What’s in Store for AAHS Track and Field?


AAHS athletes Sam Hutton and Peter Braza battle in the 100 meter dash at a 2019 Cheyenne Mountain High School track meet.

As hundreds of anxious athletes roam around the first track meet of the high school season, nervously preparing to run, jump, and throw their way onto the state podium in May, spectators can see the months of preparation and dedication. Air Academy High School Track and Field is no exception to displaying these virtues.

Every new season brings new expectations for an athletic team, especially for an individually-based sport, such as Track and Field. These expectations range from running a half-second faster in the one hundred meter dash to bringing home the state championship trophy in May.

With nearly 150 AAHS students crowding onto the track on the first day of tryouts, it’s safe to say that expectations for the upcoming season were significantly heightened.

The athletes are starting to gain experience with their preferred event(s) through advice from coaches Chuck Schwartz, Kim Whitaker, Clint Whitaker, Lee Routsong, Barry Clark, and new coach Rob Berry.

Throughout the first week of every new season, Air Academy Track and Field coaches put new and returning athletes alike to the test, evaluating off-season conditioning, individual event prowess, and continually making suggestions and changes in every athlete’s running, jumping, or throwing form. Athletes are divided into two main groups, Varsity and Junior Varsity (JV), in an effort to develop younger athletes before matching up against some of the best athletes in the country on the Varsity lineup.

Returning sophomore Track and Field athlete Peter Braza commented, “I’m expecting our Varsity relay teams in particular to be fast and for everyone on the team to improve over the season.”

Coach Lee Routsong added, “If our athletes train hard and are dedicated, we will have a great year. Maybe a few school records will be broken.”

The first Varsity meet for AAHS Track and Field took place on Saturday, March 14 at Gary Berry Stadium. At this meet, the team showed much of the promise that was beginning to peek through during the first week of practices only two weeks earlier.

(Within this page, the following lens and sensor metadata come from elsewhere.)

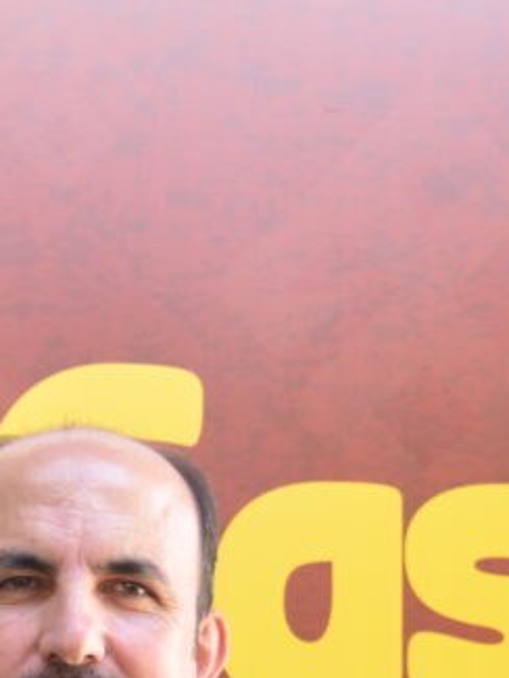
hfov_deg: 6.5
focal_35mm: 227
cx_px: 100
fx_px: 4448
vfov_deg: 8.6
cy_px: 847
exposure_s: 1/30
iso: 100
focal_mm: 40
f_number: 4
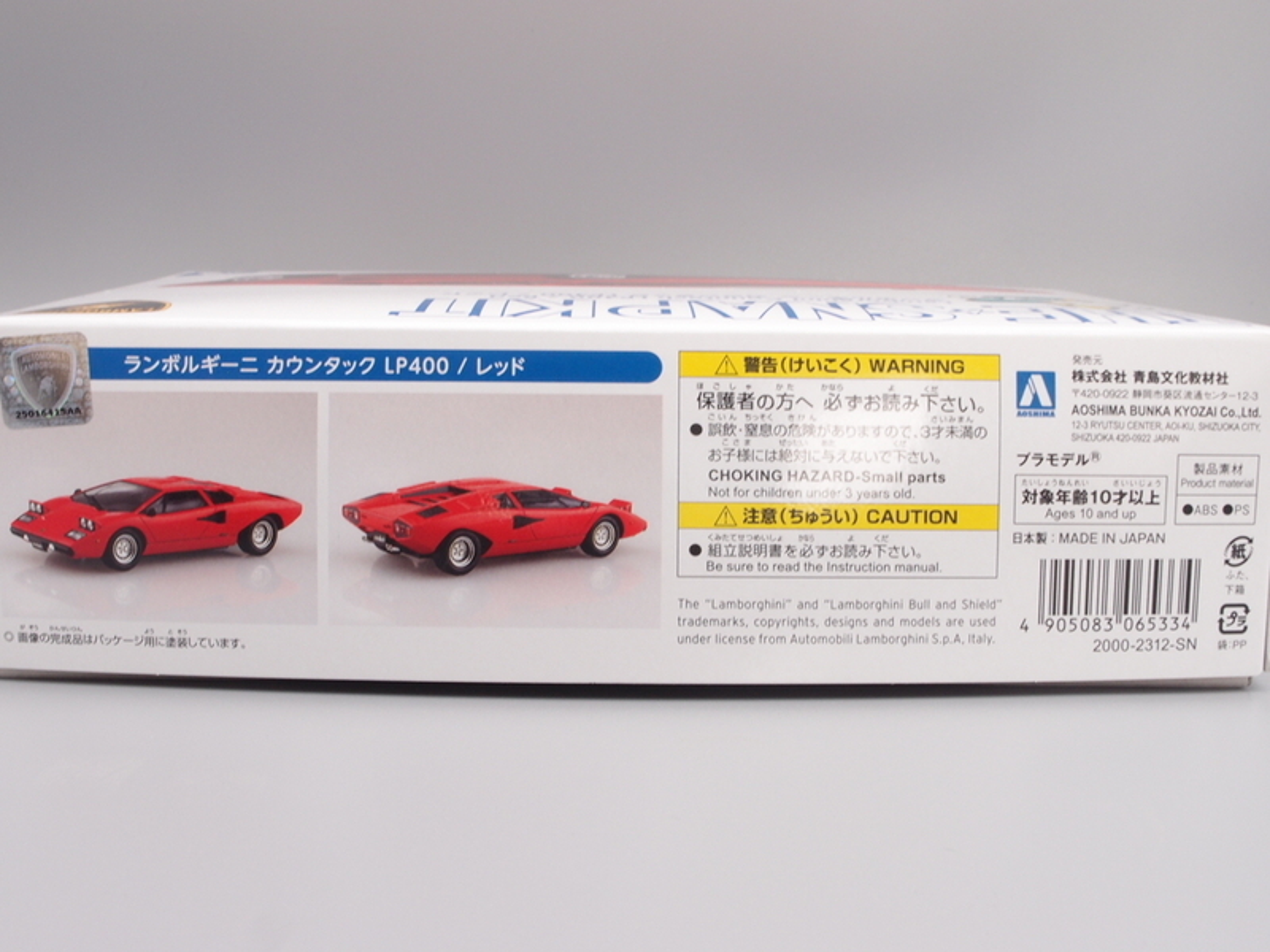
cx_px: 635
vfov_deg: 31.5
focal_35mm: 46
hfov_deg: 41.2
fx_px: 1688
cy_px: 476
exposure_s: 1/8
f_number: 8
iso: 100
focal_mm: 9.87
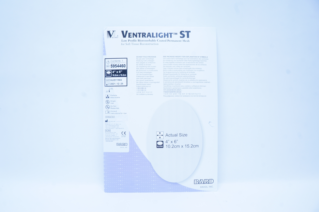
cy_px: 106
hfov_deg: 67.4
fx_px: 239
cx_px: 160
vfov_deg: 47.8
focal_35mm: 27
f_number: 11
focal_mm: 18
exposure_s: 1/10
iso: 400
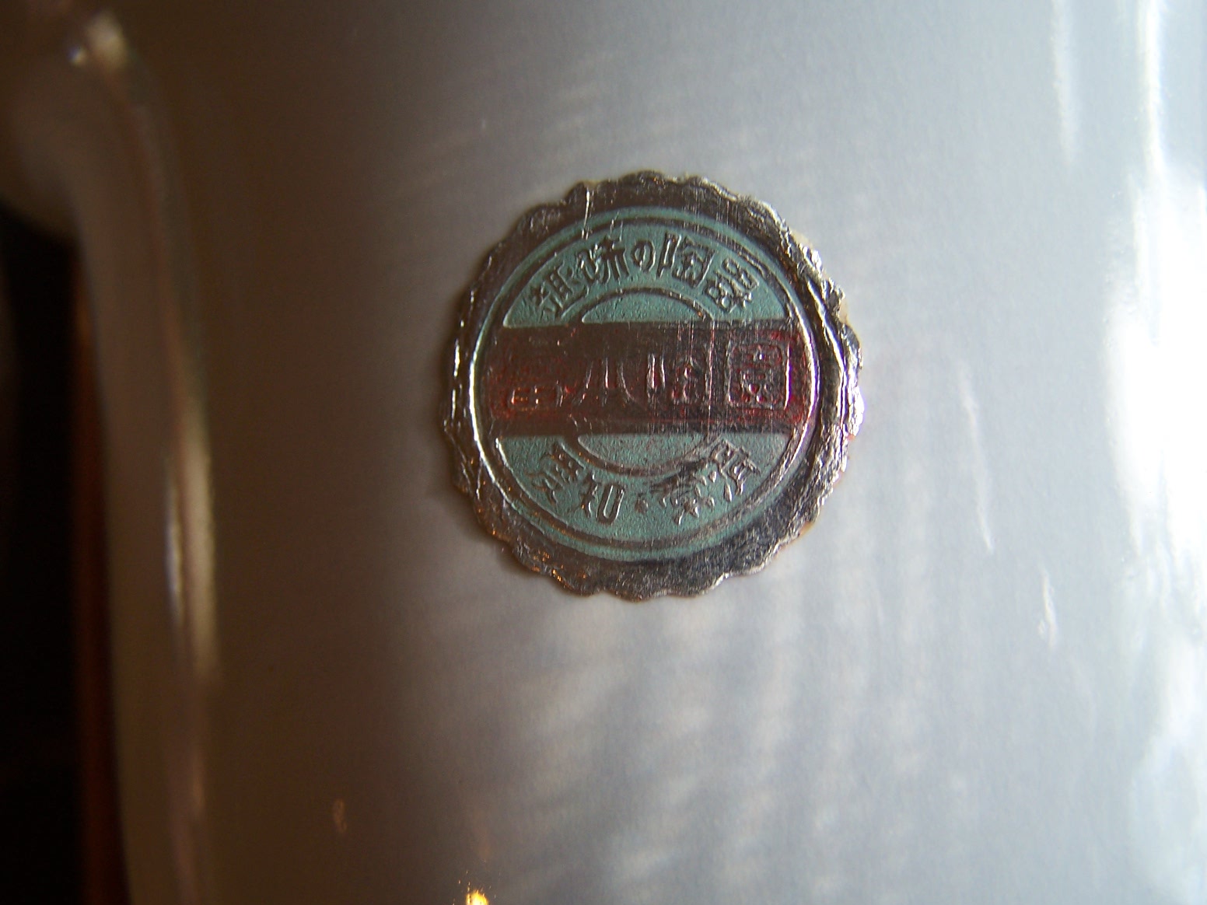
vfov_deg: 37.7
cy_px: 452
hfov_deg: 49.0
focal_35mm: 38
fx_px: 1325
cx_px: 604
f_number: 2.8
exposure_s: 1/30
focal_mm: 6.3
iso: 80
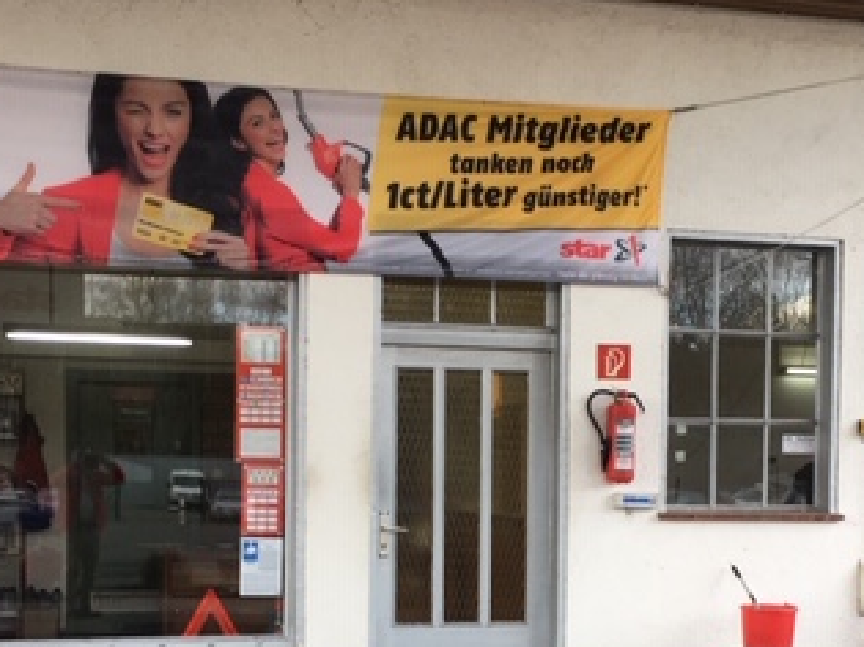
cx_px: 488
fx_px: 1472
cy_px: 504
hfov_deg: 32.7
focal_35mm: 59
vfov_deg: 24.5
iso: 25
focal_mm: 4.15
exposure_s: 1/100
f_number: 2.2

PPAC (Pikes Peak Athletic Conference) is the grouping of schools that all Air Academy sports face throughout every sports season. The winner of the PPAC championship for Track and Field is determined every year after the league championship meet in mid-April every season. Facing off against Cheyenne Mountain, Discovery Canyon, Falcon, Lewis Palmer, Palmer Ridge, Sand Creek, and Vista Ridge, our Air Academy Track and Field athletes are always in for a tough battle for athletic supremacy.

2019’s PPAC championship was held in CSU-Pueblo’s Neta and Eddie DeRose Thunderbowl in Pueblo, Colorado and our AAHS athletes fought hard, with the boys and girls teams both placing within the top half of the points standings.

Although it is certainly important for every athlete to stay focused on one meet at a time, most athletes and coaches alike can’t help but look forward to the biggest meets of the season.

Although the 2020 Track and Field season has been postponed until April 6, Track and Field athletes are still encouraged to stay in shape during this off-period.